In December 2019, there was a case of viral pneumonia in Wuhan. After confirming that the pathogen of this disease is a new coronavirus, the World Health Organization (WHO) confirmed and named it 2019-nCoV. The pneumonia caused by this pathogen infection is called a novel corona virus pneumonia.
In order to cope with this sudden public health problem, Wuhan officially implemented the "Class A infectious disease blockade" as stipulated by the "Infectious Diseases Prevention and Control Law" on January 23.
At this stage, it is important to better understand the mode of transmission of 2019-nCoV among the population and the effects of control measures. This information will help when deploying and coordinating further epidemic prevention and control, evaluating the effectiveness of control measures, and in helping reduce panic.

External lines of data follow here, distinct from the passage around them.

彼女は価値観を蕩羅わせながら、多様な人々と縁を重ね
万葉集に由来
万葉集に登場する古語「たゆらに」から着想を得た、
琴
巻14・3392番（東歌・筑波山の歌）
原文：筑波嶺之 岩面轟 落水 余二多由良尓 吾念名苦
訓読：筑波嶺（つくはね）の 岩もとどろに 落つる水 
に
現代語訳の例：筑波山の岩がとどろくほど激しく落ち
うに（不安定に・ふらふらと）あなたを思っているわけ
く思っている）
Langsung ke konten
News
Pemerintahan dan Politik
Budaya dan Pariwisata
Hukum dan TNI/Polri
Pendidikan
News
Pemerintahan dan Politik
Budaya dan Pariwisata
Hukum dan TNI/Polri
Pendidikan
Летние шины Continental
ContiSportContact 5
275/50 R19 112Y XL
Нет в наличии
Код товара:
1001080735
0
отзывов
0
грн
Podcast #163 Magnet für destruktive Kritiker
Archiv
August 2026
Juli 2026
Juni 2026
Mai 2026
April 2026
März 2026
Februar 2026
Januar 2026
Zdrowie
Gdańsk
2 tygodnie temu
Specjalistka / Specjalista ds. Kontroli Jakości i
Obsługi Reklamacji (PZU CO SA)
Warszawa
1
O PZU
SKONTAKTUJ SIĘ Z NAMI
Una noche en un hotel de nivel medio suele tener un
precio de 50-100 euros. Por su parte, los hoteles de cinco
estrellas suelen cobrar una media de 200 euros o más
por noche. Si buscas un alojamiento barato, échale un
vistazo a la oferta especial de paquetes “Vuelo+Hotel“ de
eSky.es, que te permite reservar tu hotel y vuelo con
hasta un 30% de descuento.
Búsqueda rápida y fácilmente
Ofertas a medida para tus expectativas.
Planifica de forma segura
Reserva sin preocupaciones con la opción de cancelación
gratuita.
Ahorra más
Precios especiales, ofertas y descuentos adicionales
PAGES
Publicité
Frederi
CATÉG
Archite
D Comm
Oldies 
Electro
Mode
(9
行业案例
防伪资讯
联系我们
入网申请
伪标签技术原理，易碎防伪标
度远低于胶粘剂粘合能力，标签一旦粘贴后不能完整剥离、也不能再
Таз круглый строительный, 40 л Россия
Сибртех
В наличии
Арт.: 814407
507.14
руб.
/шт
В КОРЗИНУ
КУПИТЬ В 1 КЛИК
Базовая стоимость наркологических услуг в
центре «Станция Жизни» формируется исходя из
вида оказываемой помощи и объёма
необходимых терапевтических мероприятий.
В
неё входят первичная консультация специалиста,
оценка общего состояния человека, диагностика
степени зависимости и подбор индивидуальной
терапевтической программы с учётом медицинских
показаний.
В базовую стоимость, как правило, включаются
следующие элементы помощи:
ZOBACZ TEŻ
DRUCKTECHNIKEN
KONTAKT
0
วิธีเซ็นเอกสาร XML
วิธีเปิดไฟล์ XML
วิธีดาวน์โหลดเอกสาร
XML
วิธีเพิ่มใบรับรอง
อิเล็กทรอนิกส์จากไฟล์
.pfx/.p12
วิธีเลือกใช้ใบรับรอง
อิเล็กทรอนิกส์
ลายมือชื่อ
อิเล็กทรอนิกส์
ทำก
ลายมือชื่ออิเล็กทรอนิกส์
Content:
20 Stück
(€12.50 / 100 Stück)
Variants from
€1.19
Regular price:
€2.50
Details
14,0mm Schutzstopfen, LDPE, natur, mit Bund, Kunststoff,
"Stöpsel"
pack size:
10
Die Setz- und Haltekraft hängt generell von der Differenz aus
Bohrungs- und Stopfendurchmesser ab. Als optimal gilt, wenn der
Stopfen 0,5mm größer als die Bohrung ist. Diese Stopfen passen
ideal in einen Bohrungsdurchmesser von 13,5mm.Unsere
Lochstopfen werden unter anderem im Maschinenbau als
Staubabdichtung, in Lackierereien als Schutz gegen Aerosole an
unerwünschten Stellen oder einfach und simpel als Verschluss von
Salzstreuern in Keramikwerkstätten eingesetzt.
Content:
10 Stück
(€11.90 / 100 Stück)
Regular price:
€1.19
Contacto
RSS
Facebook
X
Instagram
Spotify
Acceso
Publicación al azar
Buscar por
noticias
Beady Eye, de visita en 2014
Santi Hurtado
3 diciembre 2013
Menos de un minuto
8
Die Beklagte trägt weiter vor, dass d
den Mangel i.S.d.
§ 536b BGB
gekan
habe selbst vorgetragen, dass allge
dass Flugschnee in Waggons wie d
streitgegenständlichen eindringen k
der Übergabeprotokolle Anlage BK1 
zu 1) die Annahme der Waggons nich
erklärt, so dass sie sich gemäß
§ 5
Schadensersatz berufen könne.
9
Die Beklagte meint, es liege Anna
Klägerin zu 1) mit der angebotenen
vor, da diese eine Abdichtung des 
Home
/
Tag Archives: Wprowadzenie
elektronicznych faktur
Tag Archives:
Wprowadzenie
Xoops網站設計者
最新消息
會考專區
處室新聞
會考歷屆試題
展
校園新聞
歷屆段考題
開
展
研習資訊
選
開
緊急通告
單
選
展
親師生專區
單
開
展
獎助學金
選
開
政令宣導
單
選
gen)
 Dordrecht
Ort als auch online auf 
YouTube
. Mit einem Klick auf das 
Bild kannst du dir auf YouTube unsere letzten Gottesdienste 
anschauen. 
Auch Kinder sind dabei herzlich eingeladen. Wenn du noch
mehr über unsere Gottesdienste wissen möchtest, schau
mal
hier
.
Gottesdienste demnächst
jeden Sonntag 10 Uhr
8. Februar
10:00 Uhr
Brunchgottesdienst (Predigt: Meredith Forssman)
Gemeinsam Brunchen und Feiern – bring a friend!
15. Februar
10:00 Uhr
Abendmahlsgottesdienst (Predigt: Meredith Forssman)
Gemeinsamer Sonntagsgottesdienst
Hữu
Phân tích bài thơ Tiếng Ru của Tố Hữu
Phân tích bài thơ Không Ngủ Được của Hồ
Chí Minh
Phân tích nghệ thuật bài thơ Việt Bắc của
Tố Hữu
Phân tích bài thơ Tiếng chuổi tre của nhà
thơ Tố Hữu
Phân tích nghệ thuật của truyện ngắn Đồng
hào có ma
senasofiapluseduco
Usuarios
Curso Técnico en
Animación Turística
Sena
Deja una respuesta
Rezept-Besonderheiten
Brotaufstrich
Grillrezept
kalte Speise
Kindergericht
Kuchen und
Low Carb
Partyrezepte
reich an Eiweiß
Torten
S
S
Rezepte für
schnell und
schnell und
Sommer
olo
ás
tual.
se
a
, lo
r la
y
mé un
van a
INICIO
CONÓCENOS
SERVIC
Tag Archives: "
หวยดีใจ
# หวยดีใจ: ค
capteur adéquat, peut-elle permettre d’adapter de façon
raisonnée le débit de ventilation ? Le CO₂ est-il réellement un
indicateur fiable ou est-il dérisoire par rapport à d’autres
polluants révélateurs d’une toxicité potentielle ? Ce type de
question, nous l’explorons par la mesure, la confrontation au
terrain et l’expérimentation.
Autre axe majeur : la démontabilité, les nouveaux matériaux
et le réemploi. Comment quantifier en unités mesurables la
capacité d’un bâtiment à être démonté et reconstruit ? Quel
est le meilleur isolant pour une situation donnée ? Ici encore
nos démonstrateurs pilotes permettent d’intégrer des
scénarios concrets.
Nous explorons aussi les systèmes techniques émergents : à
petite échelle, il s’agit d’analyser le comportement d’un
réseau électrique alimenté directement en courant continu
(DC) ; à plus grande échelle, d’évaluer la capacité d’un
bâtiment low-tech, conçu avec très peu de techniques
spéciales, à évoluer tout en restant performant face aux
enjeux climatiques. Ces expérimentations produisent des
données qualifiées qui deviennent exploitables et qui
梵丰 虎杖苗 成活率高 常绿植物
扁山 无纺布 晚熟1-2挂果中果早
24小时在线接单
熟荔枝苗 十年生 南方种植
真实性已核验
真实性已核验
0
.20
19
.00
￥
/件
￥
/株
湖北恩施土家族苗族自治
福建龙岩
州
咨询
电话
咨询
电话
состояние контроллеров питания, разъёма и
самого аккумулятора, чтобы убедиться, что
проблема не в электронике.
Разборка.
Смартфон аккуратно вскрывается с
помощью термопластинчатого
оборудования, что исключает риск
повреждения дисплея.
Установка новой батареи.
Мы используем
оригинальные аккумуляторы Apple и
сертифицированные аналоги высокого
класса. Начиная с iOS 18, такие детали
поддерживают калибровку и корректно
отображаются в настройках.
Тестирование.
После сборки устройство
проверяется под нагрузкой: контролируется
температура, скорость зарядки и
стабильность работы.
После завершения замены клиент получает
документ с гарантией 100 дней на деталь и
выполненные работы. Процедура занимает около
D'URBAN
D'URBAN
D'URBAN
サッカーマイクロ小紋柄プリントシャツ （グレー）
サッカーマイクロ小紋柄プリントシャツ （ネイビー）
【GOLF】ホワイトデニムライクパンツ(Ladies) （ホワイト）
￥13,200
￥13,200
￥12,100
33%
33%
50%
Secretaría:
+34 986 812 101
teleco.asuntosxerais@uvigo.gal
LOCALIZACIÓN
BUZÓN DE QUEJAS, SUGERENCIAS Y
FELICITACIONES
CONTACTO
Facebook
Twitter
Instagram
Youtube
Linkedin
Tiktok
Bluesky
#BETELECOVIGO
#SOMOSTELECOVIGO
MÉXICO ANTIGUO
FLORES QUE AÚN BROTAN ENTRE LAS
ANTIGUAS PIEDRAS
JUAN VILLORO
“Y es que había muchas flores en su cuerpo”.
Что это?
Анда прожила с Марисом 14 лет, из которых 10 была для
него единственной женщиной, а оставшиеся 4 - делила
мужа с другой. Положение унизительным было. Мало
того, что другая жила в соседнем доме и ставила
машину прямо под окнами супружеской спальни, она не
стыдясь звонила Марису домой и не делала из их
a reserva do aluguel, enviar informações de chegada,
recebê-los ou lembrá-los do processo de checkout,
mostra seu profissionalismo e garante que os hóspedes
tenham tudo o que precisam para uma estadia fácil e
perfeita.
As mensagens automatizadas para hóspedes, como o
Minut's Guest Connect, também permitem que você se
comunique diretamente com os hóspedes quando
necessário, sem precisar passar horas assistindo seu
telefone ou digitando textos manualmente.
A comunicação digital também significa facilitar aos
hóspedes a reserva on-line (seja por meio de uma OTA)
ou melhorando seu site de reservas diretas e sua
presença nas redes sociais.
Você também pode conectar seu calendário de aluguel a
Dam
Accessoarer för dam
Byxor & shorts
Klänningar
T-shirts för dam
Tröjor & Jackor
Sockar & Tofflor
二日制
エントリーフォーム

To study the prevalence of infection in a population, we built an agent-based epidemic simulation model to simulate an interactive environment over a certain space-time range, where asymptomatic 2019-nCoV carriers entered the uninfected population within a certain space-time range. Epidemic simulation models have been successfully applied elsewhere for epidemic simulation, evaluating disease spread, and mitigation strategies.
This study in particular assumes that after the onset of 2019-nCoV infection in this space-time range, patients can be effectively treated and isolated, and that close contact between people can be effectively reduced. Furthermore, this study based on disease transmission simulation model demonstrates the trend of 2019-nCoV infection at different levels of close contact in order to provide relevant information and references. In order to simulate the epidemic trend of 2019-nCoV in the disease transmission simulation model, a total of 10,000 subjects were set up, and one of them was randomly infected. Epidemic simulations were performed 10 times in total, and the average value was taken as the experimental result. The data was sorted and cleaned up using R3.6.2 software, and the agent-based model was implemented using AnyLogic software.